Durant la création de mes corpus, j’ai besoin de provoquer des interruptions pour prendre de la distance, pour me surprendre et explorer de nouvelles avenues. Jusqu’à maintenant, j’ai accumulé la production de matériel (œuvres) qui permet de composer les différents univers. Je vois la mise en espace de ces corpus de manière plutôt aléatoire. Je ne veux pas toujours reproduire la même installation avec les mêmes pièces. J’ai besoin de sentir que ces univers sont en constante mouvance et mutation. Au cours des derniers mois, j’ai revisité chaque corpus que j’avais entamé l’année précédente pour les enrichir et les faire progresser dans d’autres directions et j’ai l’impression que ceux-ci vont m’accompagner longtemps.

Aussi, il me semble important d’insister sur le fait que j’accorde à ma pratique en peinture et en dessin une dimension immersive, puisque je crois que ces médiums peuvent avoir le pouvoir d’occuper l’espace de manière à nous envelopper dans un univers à part. Je ne crois pas qu’il soit nécessaire de mettre en place un décor pour que l’on se sente absorbé par l’art. Je crois que l’on peut simplement créer un jeu de correspondances entre les éléments. On peut simplement leur faire occuper l’espace d’une certaine façon, moins conventionnelle. Puis, avec un peu d’imagination et de curiosité, il sera possible de se sentir bordé par le monde imaginaire qui nous entoure.

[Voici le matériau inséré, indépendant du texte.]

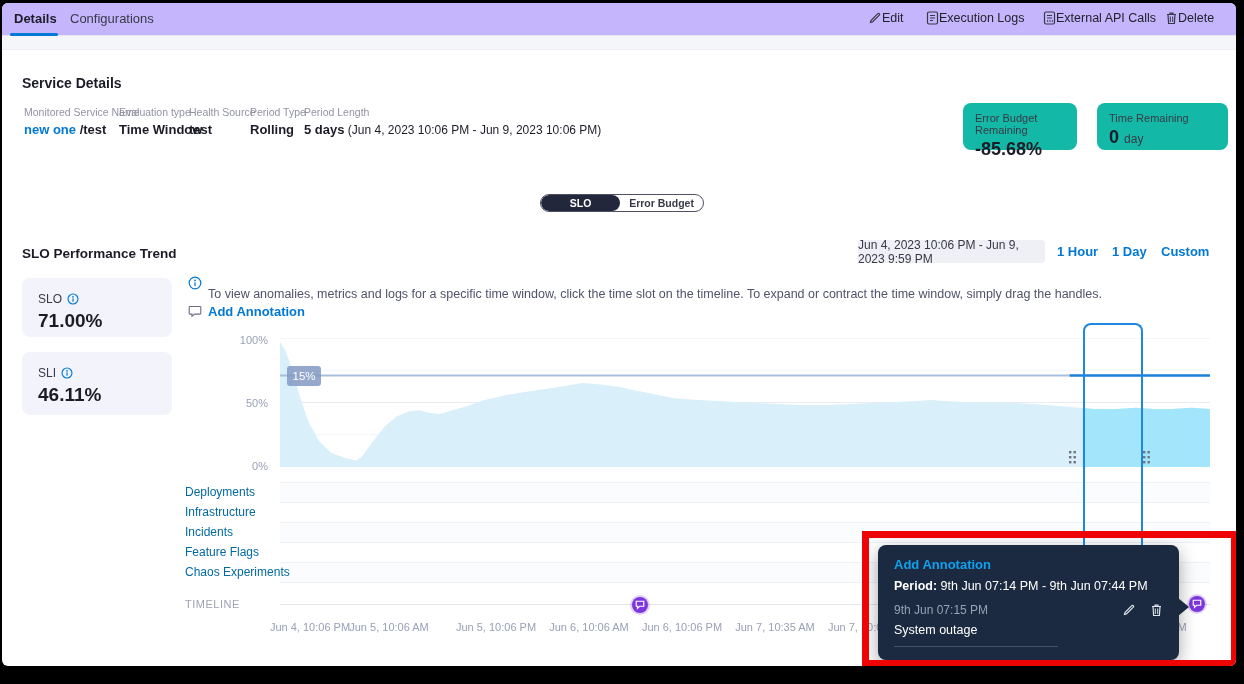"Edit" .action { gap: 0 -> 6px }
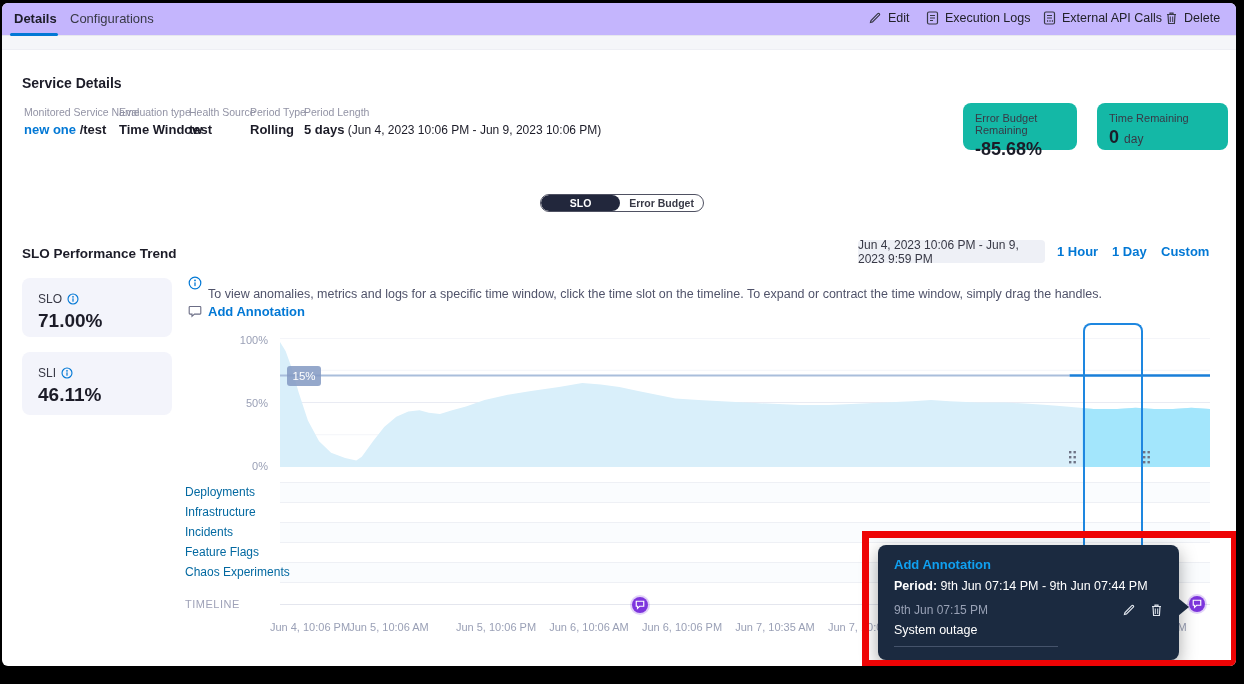"71.00%" .kpicard .k-value { margin-left: none -> 8px }
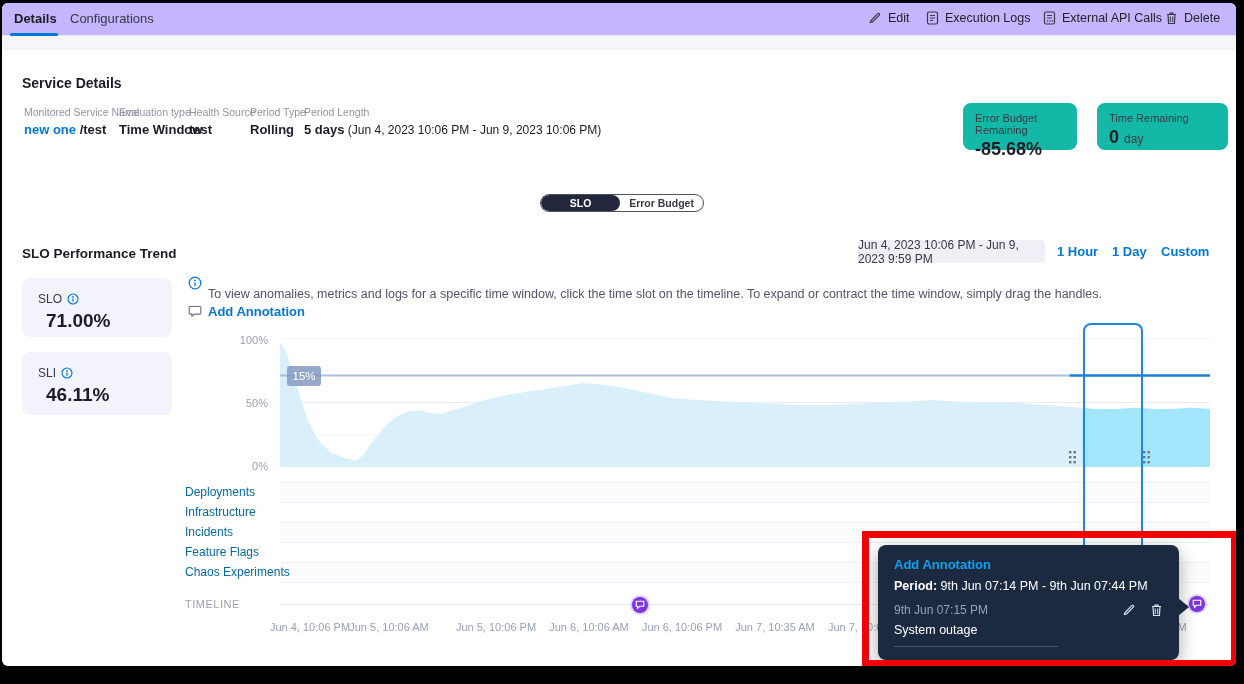"TIMELINE" .tl-label { font-size: 11px -> 14px }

Pour conclure d’une manière plus officielle, je dirais que mon parcours à la maîtrise m’a permis de définir d’une manière introspective et intrinsèque à mon travail les principes qui caractérisent mon approche. Au cours de l’écriture de ce texte, j’ai aussi pu affirmer l’importance qu’occupaient la solitude, la rêverie, les sentiments et le rapport charnel à la matière dans mon processus de création. Si durant mes deux années de maîtrise j’ai créé principalement en dessin et en peinture, j’ai tout de même espéré explorer d’autres

médiums. J’ai d’ailleurs fait une incursion vers la performance. J’avais exécuté une performance très courte, dans laquelle j’avais simplement recréé un geste que j’avais illustré dans un dessin réalisé antérieurement. Je crois que j’aimerais éventuellement explorer davantage un rapport transitoire entre performance et dessin.

Figure 19 : Maude Thibault-Morin. Faire comme l’image. 2016. Performance, 1 min.

Figure 20 : Maude Thibault-Morin. Corpus : Les organes. 2016. Dessin au plomb sur papier, 150 cm x 175 cm.